* **Task directions**: The goal is an unaltered copy of the records below, minus any images.

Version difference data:
.....
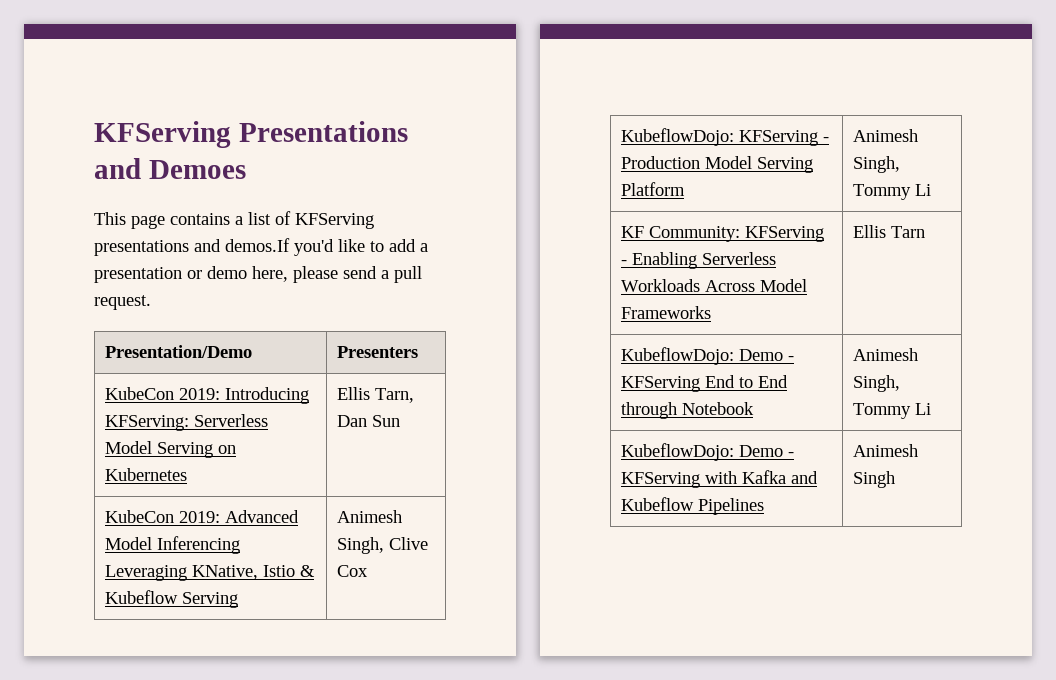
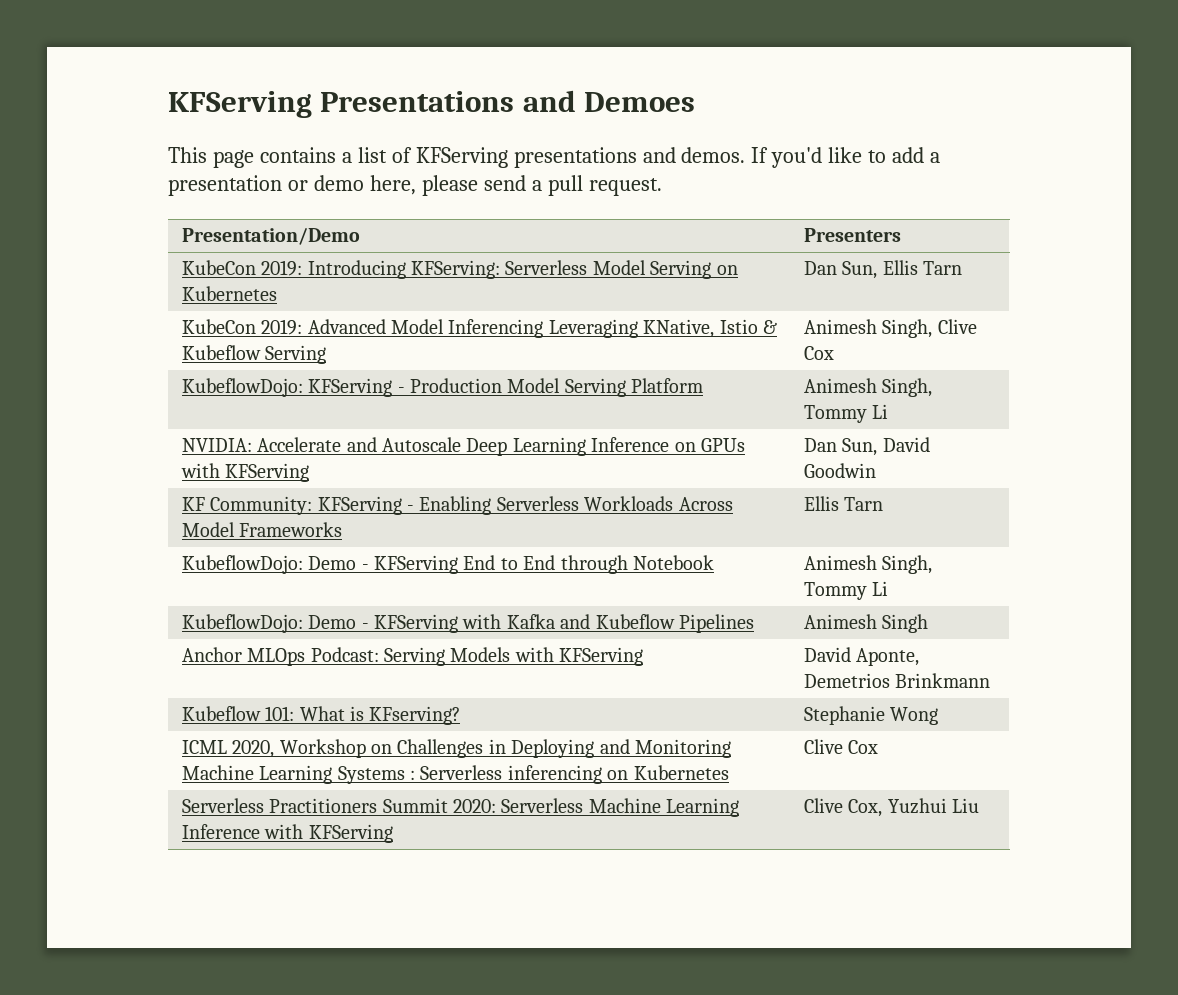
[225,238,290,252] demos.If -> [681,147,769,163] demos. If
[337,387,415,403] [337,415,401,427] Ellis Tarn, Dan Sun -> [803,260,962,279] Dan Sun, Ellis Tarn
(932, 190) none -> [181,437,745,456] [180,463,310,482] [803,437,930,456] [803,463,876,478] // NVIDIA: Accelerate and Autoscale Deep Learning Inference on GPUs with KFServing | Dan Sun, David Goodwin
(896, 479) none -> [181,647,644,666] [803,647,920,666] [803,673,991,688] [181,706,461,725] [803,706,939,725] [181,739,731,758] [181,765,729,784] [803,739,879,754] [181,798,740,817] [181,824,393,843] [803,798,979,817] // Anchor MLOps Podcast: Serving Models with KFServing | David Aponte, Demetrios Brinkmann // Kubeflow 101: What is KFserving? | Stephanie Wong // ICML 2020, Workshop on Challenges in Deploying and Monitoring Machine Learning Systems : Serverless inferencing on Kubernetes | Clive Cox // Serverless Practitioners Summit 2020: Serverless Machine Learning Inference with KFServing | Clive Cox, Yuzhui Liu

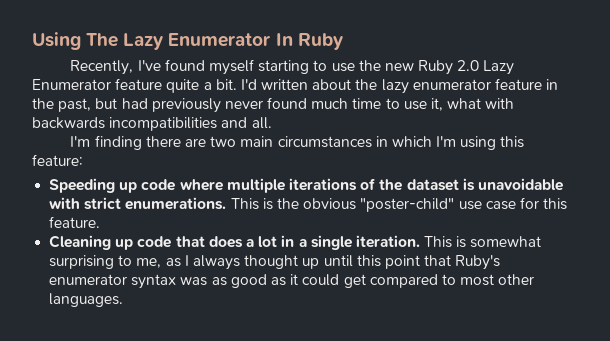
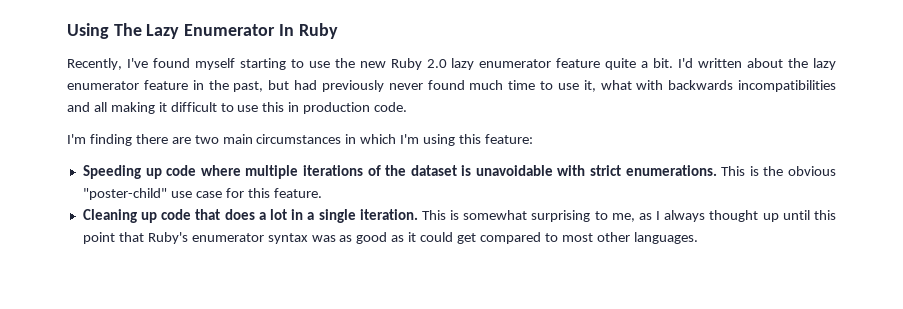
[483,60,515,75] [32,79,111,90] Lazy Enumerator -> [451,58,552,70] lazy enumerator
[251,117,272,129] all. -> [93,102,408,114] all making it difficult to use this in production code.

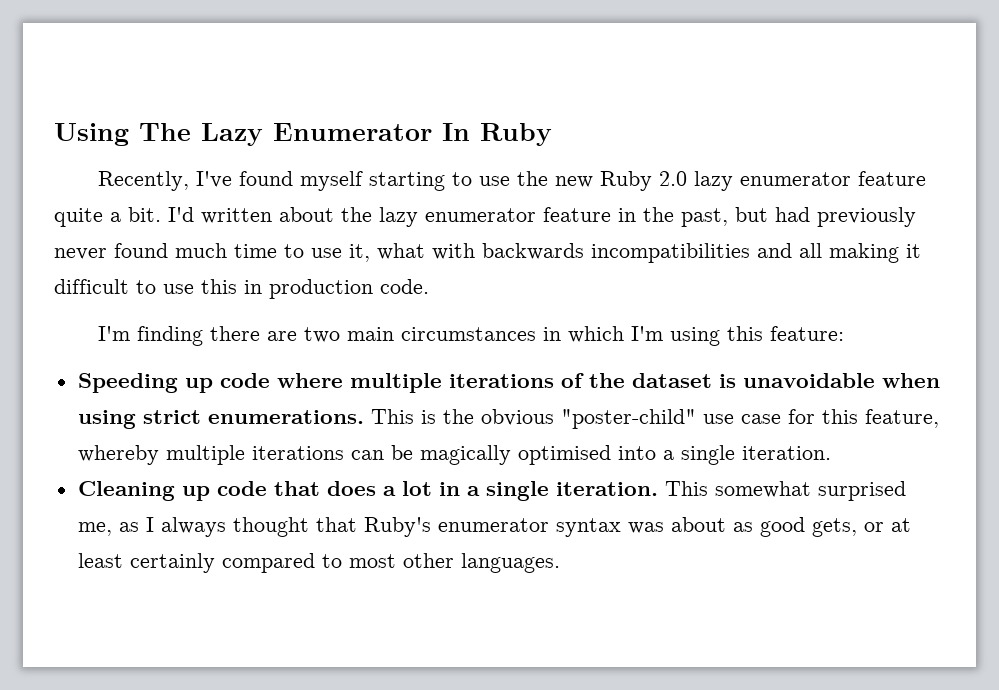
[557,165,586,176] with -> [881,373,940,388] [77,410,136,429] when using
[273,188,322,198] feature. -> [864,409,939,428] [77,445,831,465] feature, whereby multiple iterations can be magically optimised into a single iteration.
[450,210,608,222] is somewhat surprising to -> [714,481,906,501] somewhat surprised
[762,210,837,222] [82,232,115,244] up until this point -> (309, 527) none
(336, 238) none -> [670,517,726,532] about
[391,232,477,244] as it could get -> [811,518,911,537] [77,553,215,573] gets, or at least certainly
.....
* **Response to the exercise**:
[225,238,290,252] demos.If -> [681,147,769,163] demos. If
[337,387,415,403] [337,415,401,427] Ellis Tarn, Dan Sun -> [803,260,962,279] Dan Sun, Ellis Tarn
(932, 190) none -> [181,437,745,456] [180,463,310,482] [803,437,930,456] [803,463,876,478] // NVIDIA: Accelerate and Autoscale Deep Learning Inference on GPUs with KFServing | Dan Sun, David Goodwin
(896, 479) none -> [181,647,644,666] [803,647,920,666] [803,673,991,688] [181,706,461,725] [803,706,939,725] [181,739,731,758] [181,765,729,784] [803,739,879,754] [181,798,740,817] [181,824,393,843] [803,798,979,817] // Anchor MLOps Podcast: Serving Models with KFServing | David Aponte, Demetrios Brinkmann // Kubeflow 101: What is KFserving? | Stephanie Wong // ICML 2020, Workshop on Challenges in Deploying and Monitoring Machine Learning Systems : Serverless inferencing on Kubernetes | Clive Cox // Serverless Practitioners Summit 2020: Serverless Machine Learning Inference with KFServing | Clive Cox, Yuzhui Liu

[483,60,515,75] [32,79,111,90] Lazy Enumerator -> [451,58,552,70] lazy enumerator
[251,117,272,129] all. -> [93,102,408,114] all making it difficult to use this in production code.

[557,165,586,176] with -> [881,373,940,388] [77,410,136,429] when using
[273,188,322,198] feature. -> [864,409,939,428] [77,445,831,465] feature, whereby multiple iterations can be magically optimised into a single iteration.
[450,210,608,222] is somewhat surprising to -> [714,481,906,501] somewhat surprised
[762,210,837,222] [82,232,115,244] up until this point -> (309, 527) none
(336, 238) none -> [670,517,726,532] about
[391,232,477,244] as it could get -> [811,518,911,537] [77,553,215,573] gets, or at least certainly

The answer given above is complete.